"Guess I'm tired, dad," she said. "Had a hard time with a bogged-down cow to-day. Got her out, but she'll lose her calf."

"Hell's tinklers, Fireworks," the parent responded heartily, "don't let a cow and a possible calf silence the joy of your Circle G. I'll stake you to another if this bogged bossy don't get back on her feet. You're taking raising of cattle too seriously for one who shouldn't have anything on her mind but a young horse band of her own. Cheer up!"

"A horse band, yes!" she exclaimed. "And have everybody in the province say you'd staked me to it. This idea of raising cattle was my own, and because everybody knows you wouldn't be troubled with 'em. You might have given me a range that didn't have bogs and quicksand; horses know enough to keep out of trouble. I'm tired out—think I'll turn in."

And turn in she did, but with her window open and her ears wide in the hope—for fear that a probable rogue of the range on a great silver horse would ride into the enemy's camp and might need her protection. To herself, she admitted that she did not savey this attractive gent of the saddle who called himself Jack Childress.

CHAPTER XI.
DID HE DARE?

Childress had chosen to search the east side of the butte because he thought that the avenue of escape most likely to be followed by the heartless skinner, whether he be an Indian, as Flame seemed confident, or one of the white renegades who infested the timber region south of the international line. He wasted no time seeking a hoof-print trail, but kept Silver at speed, using his eyes for an intensive search ahead and to either side. There was no reward while he skimmed the prairie, but he pushed on regardless of the fact that he must have crossed the boundary. So incensed was he over the outrage and so intent on bringing the perpetrator back to the Gallegher girl that he was willing for once to write his own extradition ticket.

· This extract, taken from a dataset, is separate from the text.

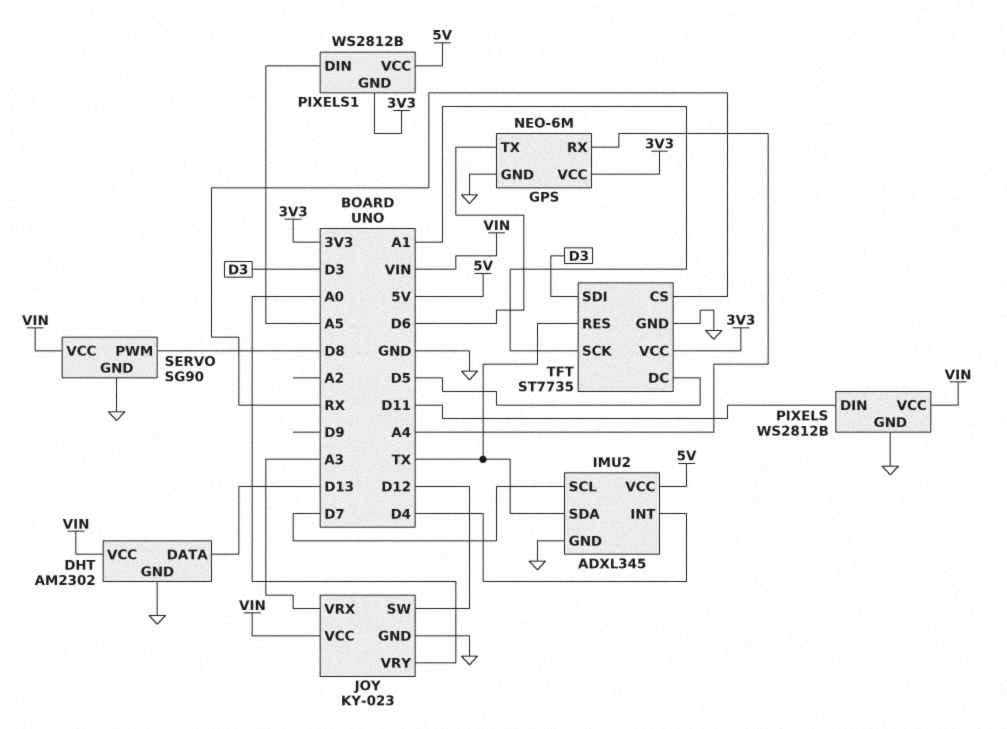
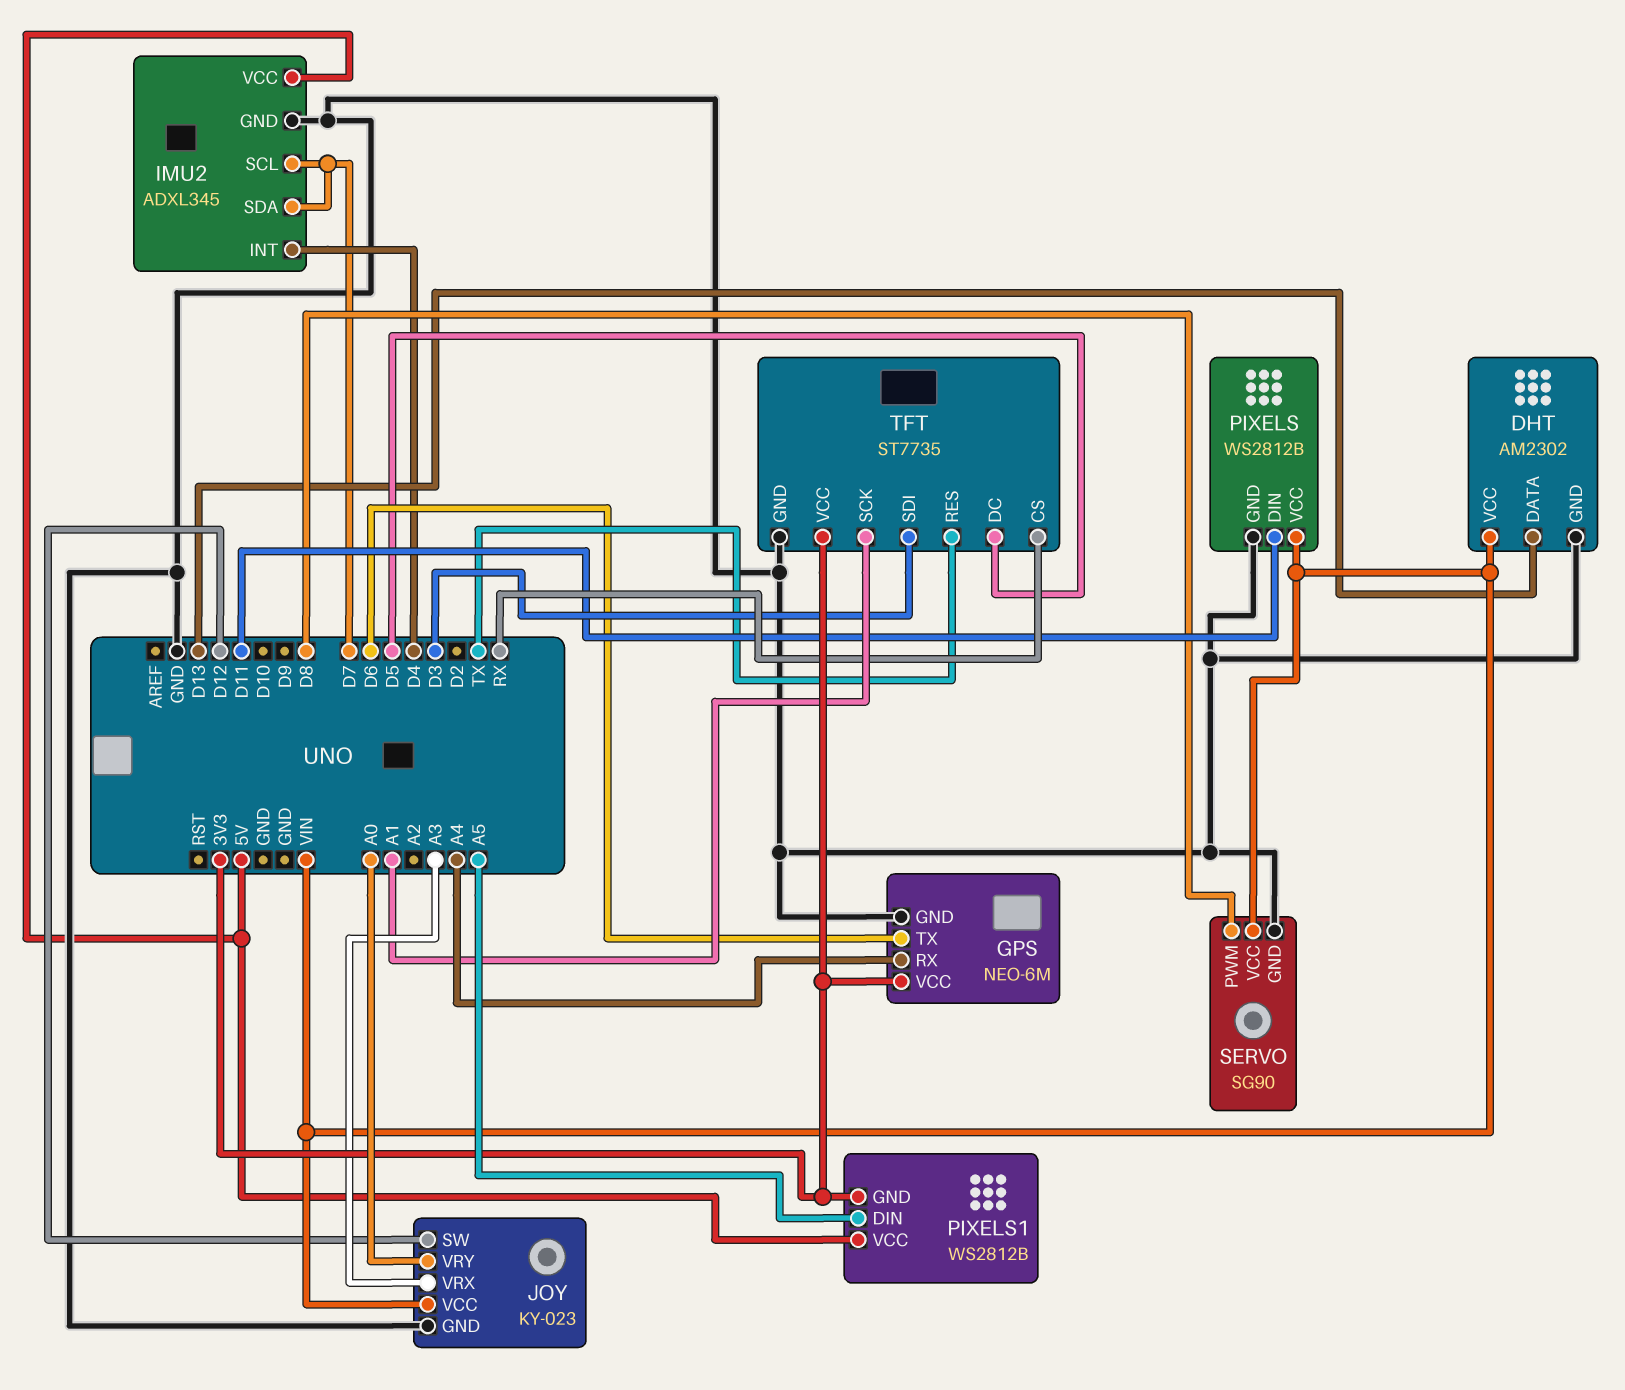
IMU2 pin SDA: TX -> D7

Almost had he given up hope when, through a rift in the scraggly forest, he saw a mounted figure ahead of him. Silver always had speed in reserve and now was called upon to expend it. They were gaining rapidly when chance or caution caused the quarry to turn in his saddle. Proof of guilt came whistling back in a rifle bullet so hastily fired that it did no harm. At the distance, the sergeant could not tell whether his assailant was red or white, but that no longer mattered. The silver horse was urged to greater speed and at no small risk, for the going had become rocky and was anything but a race track.

Noisily his horse rounded a bend in the trail and just in time to show the man ahead spring from his saddle and disappear into the thick cover of trail-side brush. Marking with his eye the spot of digression, Childress pushed on to it and pulled his own mount.

The growth he found there—a patch of vicious-looking devil's-clubs—would have convinced him that something was wrong even if no warning shot had been fired. No sane man, unless pressed for concealment, would submit himself to such a crown and robe of thorns. A branch slashed from the outermost stalk told the sergeant two more things: He had not mistaken the point of disappearance, and his quarry, so anxious to avoid inspection, was equipped either with an ax or a skinning knife, probably the latter, in view of that horror back on the ranch.